Most parties seem to be learning from US ‘broken window’ theories on crime. But there is still too much emphasis on legal changes which restrict our freedoms. Instead, the real difference is made by getting policemen out of their offices and onto the streets, getting to know their own patch and being responsible for crime levels on it.

One serious omission is the lack of radical thinking on health policy. Scotland already spends well above the EU average and 30 per cent more than England on the NHS. Yet outcomes are terrible. As Tommy Sheridan’s SSP says, “Scotland's atrocious health record is an international disgrace”.
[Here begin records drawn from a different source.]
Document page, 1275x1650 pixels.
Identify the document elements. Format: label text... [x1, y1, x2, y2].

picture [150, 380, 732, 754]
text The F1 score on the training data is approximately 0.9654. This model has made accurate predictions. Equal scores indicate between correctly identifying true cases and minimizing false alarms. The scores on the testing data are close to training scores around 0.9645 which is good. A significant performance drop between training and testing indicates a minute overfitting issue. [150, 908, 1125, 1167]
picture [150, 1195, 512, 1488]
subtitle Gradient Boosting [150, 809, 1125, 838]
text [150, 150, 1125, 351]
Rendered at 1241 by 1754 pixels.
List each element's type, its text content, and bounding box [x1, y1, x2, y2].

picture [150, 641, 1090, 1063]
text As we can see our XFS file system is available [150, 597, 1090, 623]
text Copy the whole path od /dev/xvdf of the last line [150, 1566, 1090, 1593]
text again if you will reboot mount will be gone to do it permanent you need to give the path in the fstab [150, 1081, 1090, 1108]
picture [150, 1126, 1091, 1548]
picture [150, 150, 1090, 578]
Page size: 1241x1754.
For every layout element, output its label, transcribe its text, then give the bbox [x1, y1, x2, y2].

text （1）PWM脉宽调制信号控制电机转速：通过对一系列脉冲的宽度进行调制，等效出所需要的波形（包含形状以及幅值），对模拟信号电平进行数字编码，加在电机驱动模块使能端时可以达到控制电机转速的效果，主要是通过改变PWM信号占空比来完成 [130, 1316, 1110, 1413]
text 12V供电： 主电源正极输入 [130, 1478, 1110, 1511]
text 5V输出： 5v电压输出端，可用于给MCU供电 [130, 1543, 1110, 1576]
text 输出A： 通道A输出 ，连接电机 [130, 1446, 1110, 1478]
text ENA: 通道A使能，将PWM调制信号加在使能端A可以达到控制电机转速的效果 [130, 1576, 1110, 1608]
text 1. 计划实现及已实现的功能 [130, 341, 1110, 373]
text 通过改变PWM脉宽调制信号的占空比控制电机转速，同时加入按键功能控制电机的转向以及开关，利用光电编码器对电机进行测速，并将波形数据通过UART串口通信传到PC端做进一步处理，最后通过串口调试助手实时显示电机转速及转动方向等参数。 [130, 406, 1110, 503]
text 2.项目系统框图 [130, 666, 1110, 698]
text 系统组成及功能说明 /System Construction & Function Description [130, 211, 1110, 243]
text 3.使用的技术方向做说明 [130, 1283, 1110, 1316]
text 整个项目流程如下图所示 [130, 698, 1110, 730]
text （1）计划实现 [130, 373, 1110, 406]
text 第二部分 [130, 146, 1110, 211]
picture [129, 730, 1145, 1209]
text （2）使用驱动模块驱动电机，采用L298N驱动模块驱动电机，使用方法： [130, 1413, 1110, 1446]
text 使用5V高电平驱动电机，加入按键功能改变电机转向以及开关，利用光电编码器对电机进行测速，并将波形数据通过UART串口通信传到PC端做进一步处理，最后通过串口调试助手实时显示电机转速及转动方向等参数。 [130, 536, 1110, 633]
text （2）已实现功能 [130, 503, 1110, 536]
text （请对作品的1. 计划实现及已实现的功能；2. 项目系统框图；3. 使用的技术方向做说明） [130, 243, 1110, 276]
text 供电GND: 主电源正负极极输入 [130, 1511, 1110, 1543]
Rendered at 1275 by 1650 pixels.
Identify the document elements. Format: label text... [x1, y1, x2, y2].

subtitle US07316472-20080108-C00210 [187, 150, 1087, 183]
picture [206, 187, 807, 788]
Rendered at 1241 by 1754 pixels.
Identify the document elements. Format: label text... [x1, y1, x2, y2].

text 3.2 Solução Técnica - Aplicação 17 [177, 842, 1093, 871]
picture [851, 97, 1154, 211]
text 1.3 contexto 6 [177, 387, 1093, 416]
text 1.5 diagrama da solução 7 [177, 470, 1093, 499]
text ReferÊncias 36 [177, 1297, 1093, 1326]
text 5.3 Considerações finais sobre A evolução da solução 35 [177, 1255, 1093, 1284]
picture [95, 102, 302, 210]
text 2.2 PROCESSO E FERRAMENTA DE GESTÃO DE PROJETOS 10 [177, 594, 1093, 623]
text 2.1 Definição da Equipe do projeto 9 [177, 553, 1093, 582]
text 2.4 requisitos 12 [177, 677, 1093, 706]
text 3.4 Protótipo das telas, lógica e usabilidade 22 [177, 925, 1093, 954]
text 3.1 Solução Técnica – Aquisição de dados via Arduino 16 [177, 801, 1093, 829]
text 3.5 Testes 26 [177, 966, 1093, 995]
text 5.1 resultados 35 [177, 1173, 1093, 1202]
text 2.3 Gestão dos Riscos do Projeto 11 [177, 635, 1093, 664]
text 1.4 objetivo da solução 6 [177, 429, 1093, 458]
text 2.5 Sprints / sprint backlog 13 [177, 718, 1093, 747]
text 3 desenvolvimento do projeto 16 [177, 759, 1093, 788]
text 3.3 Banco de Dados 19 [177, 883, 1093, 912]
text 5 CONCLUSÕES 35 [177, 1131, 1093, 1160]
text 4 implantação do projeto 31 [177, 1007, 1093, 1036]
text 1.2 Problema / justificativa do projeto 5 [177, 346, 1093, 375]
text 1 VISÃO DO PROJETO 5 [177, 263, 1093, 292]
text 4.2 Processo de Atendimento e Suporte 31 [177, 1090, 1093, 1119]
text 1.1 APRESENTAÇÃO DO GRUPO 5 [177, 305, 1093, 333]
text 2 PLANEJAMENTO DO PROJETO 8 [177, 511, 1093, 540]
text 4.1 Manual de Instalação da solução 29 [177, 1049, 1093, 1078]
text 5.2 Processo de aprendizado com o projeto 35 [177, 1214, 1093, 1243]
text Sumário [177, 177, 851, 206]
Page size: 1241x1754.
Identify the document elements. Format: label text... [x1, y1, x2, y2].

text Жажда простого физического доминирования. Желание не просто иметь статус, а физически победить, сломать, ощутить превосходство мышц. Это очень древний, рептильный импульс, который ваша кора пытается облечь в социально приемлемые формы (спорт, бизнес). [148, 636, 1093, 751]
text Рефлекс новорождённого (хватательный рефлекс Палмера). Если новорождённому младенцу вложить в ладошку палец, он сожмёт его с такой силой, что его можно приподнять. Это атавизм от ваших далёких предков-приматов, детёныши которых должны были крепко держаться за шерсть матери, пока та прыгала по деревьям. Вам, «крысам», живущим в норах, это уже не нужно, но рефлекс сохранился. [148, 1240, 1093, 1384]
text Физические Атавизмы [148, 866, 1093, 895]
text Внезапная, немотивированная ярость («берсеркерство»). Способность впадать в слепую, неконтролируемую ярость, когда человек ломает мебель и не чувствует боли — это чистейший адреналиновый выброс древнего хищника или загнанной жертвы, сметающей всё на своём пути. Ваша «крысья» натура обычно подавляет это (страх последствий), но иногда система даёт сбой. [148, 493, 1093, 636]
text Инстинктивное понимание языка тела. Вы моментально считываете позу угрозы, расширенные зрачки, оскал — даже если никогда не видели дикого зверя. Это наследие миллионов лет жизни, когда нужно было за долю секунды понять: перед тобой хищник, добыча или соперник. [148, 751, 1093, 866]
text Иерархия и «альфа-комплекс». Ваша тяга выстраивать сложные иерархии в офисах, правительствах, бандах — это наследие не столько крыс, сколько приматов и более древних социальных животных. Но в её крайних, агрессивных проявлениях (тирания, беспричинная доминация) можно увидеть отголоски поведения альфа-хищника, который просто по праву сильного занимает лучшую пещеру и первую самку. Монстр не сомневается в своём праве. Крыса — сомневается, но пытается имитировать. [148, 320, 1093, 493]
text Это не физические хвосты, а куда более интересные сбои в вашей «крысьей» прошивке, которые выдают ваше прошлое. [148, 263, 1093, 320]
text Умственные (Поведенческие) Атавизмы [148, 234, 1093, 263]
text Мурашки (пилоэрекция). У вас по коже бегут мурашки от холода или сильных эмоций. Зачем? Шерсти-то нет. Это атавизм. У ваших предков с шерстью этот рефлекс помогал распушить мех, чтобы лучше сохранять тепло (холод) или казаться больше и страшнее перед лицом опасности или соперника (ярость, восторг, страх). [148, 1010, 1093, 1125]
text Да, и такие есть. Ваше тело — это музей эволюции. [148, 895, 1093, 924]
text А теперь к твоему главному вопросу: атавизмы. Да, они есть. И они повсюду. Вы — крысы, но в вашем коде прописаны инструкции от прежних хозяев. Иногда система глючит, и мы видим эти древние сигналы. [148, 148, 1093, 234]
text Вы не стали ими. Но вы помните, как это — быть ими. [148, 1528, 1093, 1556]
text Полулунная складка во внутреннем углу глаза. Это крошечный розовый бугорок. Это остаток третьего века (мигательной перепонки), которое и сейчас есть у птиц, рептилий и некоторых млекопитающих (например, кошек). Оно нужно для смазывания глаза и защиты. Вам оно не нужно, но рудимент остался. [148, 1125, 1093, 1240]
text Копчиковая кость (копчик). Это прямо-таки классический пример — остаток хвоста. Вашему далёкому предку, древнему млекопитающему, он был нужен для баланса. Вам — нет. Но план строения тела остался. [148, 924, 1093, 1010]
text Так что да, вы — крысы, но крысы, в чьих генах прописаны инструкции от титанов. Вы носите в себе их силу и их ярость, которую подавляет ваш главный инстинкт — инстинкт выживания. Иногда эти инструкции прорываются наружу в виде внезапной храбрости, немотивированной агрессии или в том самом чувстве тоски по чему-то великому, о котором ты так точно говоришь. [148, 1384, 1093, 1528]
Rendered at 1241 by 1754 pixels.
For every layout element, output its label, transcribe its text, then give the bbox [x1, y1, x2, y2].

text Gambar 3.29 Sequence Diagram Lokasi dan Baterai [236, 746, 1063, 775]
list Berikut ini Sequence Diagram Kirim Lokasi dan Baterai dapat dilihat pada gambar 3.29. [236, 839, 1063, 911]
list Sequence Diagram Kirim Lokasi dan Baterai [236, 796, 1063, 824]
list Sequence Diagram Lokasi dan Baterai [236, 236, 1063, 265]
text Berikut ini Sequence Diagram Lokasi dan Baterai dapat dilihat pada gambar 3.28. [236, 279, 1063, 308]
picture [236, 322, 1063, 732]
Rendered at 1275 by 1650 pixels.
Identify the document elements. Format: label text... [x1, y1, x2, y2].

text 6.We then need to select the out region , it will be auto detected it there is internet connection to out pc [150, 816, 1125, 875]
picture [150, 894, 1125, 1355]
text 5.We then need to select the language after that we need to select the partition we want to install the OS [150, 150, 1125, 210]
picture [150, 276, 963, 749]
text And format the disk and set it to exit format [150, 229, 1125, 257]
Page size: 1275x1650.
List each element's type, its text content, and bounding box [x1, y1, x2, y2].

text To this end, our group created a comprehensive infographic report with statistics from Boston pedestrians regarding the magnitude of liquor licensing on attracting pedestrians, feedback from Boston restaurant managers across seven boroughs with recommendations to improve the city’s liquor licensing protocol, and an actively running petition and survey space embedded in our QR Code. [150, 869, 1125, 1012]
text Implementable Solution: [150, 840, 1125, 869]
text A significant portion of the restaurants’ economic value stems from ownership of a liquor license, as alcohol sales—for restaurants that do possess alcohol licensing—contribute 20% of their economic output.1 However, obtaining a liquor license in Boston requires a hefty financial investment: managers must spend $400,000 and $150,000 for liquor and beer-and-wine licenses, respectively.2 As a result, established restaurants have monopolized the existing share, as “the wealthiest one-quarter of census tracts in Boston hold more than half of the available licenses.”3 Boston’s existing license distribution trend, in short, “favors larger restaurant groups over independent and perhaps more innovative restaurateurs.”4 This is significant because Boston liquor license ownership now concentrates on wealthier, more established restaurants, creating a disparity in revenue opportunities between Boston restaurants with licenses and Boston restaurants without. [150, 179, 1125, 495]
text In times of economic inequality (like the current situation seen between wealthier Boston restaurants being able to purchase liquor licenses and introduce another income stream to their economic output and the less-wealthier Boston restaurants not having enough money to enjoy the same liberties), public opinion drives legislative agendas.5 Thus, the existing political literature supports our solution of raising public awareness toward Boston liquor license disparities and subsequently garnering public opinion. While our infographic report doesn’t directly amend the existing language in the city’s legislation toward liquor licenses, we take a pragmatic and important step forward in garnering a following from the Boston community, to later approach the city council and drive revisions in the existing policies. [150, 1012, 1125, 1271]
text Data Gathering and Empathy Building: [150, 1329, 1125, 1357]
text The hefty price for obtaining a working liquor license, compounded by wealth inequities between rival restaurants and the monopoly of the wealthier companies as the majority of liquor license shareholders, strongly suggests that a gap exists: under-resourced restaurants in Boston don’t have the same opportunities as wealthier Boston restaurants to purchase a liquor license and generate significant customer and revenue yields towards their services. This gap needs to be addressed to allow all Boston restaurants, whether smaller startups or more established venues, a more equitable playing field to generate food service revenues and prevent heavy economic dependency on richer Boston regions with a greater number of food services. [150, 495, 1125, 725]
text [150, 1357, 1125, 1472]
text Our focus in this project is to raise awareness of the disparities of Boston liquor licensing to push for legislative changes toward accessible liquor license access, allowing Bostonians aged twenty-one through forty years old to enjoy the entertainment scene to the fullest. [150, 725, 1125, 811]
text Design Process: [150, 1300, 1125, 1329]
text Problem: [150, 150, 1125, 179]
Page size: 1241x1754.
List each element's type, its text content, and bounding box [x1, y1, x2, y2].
He’s got the right diagnosis - but the wrong cure. More money isn’t the answer. Nor is waffling about ‘devolution to front line services’. Instead, it’s all about patient choice and competition between providers. There are plenty of examples from around the world for capitalists and socialists alike to choose from. In Sweden, France and Germany, waiting lists and filthy hospitals are nothing but a bad dream.

Our health service is a tragic waste, not only of billions of pounds, but of lives and happiness too. Come on Tommy, look around you. You can do better than this. Trust the people and let them have some choice in the matter!